Doctors say the resulting delays in treatment are causing complications and long-term health problems such as irreversible brain and heart damage, disability, amputation and fatalities.
Since the coronavirus pandemic hit, the number of patients visiting emergency rooms nationwide has dropped by 40 to 50 percent, says William Jaquis, M.D., an emergency medicine physician in Aventura, Fla., and president of the American College of Emergency Physicians.
"We are afraid that patients could potentially die at home,” Jaquis warns.
Older adults are especially at risk because they are more likely to have cardiovascular disease, diabetes and other chronic medical conditions that make putting off emergency care especially risky, doctors say.
Dale Criner, M.D., an emergency room physician in Memphis, Tenn., says paramedics there are reporting an increase in the number of cardiac calls they've responded to where the patient died before they arrived.
"When they talk to the family, it turns out the patient had chest pain or shortness of breath for a few days but was too afraid to come to the hospital,” he says. “It's heartbreaking."

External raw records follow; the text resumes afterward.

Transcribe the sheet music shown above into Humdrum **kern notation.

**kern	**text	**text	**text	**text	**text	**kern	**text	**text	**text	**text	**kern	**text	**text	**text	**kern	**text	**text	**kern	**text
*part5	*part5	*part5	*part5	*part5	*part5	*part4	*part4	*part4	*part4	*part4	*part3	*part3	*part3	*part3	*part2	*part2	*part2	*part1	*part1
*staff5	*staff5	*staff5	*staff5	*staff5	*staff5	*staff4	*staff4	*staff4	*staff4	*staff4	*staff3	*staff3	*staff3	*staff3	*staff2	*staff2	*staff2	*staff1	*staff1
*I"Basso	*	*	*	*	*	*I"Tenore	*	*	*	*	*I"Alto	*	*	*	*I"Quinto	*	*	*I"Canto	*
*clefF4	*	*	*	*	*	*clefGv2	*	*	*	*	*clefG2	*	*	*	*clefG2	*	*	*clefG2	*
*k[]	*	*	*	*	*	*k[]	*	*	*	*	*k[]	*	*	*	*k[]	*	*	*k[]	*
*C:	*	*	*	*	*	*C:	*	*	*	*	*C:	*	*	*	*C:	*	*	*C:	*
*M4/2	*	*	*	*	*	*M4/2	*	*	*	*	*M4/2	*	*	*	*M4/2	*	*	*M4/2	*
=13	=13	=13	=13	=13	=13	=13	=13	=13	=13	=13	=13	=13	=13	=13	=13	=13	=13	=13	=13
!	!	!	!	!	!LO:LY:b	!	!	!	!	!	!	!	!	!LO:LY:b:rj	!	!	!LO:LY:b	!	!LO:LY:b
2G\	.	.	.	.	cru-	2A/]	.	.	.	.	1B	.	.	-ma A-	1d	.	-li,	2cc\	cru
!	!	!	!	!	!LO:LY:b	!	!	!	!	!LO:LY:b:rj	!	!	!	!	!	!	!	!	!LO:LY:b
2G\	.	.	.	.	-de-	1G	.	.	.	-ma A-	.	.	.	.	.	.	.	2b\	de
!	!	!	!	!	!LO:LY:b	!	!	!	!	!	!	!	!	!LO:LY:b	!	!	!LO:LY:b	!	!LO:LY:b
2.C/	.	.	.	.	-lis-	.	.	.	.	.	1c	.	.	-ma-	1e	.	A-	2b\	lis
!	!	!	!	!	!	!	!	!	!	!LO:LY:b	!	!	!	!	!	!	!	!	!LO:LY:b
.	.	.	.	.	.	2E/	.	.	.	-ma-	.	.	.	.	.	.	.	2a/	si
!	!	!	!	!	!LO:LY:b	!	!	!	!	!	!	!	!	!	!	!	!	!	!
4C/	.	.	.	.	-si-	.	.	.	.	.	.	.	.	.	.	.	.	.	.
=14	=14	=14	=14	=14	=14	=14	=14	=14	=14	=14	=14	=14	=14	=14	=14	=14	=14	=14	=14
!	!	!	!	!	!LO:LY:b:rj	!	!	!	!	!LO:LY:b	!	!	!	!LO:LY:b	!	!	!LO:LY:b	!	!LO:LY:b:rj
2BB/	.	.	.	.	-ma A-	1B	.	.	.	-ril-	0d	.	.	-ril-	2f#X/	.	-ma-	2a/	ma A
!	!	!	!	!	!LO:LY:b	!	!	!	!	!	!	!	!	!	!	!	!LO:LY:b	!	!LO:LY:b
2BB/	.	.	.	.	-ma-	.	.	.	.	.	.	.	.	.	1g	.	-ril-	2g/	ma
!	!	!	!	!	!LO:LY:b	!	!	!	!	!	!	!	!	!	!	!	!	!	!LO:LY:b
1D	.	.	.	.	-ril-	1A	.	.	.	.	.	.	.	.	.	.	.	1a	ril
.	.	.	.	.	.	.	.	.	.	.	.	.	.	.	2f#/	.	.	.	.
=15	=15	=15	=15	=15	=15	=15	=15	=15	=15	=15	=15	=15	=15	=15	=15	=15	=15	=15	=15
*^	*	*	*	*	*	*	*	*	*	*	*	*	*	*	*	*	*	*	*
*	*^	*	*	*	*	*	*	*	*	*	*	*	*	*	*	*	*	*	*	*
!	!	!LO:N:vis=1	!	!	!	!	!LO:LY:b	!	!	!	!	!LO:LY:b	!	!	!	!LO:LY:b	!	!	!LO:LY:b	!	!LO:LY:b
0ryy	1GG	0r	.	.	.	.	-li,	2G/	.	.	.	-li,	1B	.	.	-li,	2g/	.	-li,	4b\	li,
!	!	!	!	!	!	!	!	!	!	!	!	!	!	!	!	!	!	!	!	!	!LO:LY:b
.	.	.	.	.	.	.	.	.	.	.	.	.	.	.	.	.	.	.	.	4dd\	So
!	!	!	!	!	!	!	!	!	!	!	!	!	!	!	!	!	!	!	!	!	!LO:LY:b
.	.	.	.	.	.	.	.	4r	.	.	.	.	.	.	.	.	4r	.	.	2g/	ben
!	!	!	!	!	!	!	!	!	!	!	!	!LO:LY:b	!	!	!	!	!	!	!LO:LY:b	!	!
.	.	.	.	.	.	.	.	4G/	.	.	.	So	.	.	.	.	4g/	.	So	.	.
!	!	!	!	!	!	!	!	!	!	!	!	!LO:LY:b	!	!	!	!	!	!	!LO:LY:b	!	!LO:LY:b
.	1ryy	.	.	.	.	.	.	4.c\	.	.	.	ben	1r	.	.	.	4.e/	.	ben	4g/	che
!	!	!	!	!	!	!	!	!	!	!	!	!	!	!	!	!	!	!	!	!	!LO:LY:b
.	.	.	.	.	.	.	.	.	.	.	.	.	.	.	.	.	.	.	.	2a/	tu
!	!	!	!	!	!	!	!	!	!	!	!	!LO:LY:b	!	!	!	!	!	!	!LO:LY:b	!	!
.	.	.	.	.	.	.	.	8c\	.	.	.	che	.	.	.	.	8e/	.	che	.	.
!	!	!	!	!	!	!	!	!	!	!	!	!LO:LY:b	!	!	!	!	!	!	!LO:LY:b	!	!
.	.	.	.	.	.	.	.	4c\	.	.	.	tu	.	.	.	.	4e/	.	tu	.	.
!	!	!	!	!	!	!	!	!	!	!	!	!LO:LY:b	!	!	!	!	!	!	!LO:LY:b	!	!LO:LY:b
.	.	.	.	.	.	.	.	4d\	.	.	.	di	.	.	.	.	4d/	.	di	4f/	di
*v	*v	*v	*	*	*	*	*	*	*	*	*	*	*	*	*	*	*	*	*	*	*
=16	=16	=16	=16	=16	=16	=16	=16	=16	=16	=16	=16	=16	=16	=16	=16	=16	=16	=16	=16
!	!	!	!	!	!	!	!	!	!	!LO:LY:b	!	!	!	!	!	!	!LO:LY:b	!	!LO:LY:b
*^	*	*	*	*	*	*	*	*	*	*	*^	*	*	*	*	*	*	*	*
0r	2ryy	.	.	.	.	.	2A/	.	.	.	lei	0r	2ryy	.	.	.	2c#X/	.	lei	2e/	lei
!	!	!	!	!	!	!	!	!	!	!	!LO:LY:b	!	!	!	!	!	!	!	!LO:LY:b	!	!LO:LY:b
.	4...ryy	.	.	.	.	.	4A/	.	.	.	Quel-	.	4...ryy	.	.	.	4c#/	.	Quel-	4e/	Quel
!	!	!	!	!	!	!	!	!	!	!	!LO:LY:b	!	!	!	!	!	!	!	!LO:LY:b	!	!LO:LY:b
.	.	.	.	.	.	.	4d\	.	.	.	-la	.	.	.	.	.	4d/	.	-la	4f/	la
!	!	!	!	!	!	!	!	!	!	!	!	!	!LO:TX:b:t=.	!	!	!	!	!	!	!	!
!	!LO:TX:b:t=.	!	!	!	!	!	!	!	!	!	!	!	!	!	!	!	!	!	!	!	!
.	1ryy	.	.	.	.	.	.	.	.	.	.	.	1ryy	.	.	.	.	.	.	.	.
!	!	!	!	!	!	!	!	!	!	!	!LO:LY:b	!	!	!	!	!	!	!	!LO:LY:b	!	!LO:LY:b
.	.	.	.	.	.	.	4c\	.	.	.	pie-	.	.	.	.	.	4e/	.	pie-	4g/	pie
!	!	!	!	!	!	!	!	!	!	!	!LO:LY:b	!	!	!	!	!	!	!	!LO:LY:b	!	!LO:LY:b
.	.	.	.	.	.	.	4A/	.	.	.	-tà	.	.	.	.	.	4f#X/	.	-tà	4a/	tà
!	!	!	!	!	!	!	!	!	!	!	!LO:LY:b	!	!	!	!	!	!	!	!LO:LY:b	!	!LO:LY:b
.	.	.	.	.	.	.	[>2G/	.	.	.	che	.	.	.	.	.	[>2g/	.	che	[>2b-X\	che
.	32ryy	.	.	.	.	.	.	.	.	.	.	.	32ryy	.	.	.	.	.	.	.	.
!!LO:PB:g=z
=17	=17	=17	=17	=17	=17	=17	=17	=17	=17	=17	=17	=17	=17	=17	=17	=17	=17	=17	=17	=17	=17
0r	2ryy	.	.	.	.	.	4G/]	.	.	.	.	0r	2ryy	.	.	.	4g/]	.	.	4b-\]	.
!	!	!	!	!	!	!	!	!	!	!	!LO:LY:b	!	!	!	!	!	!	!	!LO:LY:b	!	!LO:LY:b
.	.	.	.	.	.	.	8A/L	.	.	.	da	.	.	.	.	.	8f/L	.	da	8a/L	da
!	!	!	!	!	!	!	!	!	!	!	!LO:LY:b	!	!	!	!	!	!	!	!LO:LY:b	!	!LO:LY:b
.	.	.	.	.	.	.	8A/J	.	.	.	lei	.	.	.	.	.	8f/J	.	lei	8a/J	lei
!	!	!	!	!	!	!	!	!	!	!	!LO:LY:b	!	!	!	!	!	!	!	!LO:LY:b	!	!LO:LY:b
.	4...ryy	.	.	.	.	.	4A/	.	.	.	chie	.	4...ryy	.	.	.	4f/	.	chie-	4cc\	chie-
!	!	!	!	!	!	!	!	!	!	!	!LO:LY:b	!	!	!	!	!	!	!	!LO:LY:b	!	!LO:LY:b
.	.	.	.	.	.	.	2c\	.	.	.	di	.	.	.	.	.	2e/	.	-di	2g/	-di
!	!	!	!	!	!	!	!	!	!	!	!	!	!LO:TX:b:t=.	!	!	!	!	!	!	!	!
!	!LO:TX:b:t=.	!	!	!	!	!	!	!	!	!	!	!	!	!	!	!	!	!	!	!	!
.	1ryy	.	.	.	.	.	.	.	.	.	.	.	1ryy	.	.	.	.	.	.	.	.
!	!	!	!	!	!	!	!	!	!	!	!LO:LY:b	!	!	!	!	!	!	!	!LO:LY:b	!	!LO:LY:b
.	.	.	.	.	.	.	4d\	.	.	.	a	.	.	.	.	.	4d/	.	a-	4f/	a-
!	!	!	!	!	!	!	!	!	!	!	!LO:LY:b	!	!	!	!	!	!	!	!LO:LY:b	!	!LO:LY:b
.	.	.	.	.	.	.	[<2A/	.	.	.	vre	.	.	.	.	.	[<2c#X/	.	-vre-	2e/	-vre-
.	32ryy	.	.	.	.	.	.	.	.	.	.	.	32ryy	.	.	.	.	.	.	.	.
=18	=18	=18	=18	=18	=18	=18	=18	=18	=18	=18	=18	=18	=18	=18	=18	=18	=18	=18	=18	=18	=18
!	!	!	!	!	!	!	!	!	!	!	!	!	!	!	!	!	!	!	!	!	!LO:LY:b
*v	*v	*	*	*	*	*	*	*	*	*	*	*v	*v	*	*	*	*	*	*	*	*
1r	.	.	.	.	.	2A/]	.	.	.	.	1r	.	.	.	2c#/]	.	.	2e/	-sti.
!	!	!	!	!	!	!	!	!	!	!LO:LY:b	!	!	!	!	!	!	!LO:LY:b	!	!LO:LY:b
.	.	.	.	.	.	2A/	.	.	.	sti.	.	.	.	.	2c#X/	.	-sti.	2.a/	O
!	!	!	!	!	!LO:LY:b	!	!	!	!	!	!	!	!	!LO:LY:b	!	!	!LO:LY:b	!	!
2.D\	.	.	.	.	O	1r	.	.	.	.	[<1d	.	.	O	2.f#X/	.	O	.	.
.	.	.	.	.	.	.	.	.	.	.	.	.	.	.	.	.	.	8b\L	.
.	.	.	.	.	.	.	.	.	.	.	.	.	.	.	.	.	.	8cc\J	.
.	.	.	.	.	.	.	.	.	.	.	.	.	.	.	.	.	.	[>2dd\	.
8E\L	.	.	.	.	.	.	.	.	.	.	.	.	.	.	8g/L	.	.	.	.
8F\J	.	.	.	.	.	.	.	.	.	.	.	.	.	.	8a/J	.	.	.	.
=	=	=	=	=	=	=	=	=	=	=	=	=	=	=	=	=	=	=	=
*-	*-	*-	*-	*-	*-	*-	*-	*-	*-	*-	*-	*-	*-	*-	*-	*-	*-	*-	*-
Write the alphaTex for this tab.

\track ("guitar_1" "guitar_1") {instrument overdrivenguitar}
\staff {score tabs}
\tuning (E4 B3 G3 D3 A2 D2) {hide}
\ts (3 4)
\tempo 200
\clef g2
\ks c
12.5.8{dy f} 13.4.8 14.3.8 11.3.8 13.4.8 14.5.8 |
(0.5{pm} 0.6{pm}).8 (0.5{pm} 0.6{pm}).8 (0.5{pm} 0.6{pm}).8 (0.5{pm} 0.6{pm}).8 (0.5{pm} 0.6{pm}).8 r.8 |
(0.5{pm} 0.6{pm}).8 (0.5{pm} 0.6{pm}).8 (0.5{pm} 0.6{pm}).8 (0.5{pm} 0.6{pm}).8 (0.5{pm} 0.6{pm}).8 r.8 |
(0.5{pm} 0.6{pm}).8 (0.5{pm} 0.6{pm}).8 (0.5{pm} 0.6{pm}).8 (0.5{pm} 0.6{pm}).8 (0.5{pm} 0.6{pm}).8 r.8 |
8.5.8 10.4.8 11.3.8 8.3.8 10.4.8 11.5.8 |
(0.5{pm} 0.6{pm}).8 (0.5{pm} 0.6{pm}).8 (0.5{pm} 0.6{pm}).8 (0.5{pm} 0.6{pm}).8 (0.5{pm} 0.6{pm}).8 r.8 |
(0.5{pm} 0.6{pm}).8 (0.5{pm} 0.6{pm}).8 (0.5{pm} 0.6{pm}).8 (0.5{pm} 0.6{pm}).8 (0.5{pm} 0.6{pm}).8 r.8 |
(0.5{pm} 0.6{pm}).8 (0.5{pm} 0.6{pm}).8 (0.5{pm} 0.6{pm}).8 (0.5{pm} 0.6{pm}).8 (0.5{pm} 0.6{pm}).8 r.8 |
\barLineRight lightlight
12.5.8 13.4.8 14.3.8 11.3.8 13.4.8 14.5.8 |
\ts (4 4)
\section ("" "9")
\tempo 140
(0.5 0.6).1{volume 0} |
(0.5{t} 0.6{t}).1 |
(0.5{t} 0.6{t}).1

Getting to the hospital quickly is critical for patients suffering heart attacks or strokes, when heart and brain cells can die by the minute. Other serious conditions — such as acute appendicitis and infections — can also cause long-lasting damage if treatment is delayed.
Virus fears are top, but not only, motivation to stay home
It's not surprising that people are reluctant to go to the ER, given news stories of hospitals overwhelmed with coronavirus cases and deaths, as well as those preparing for an upcoming surge.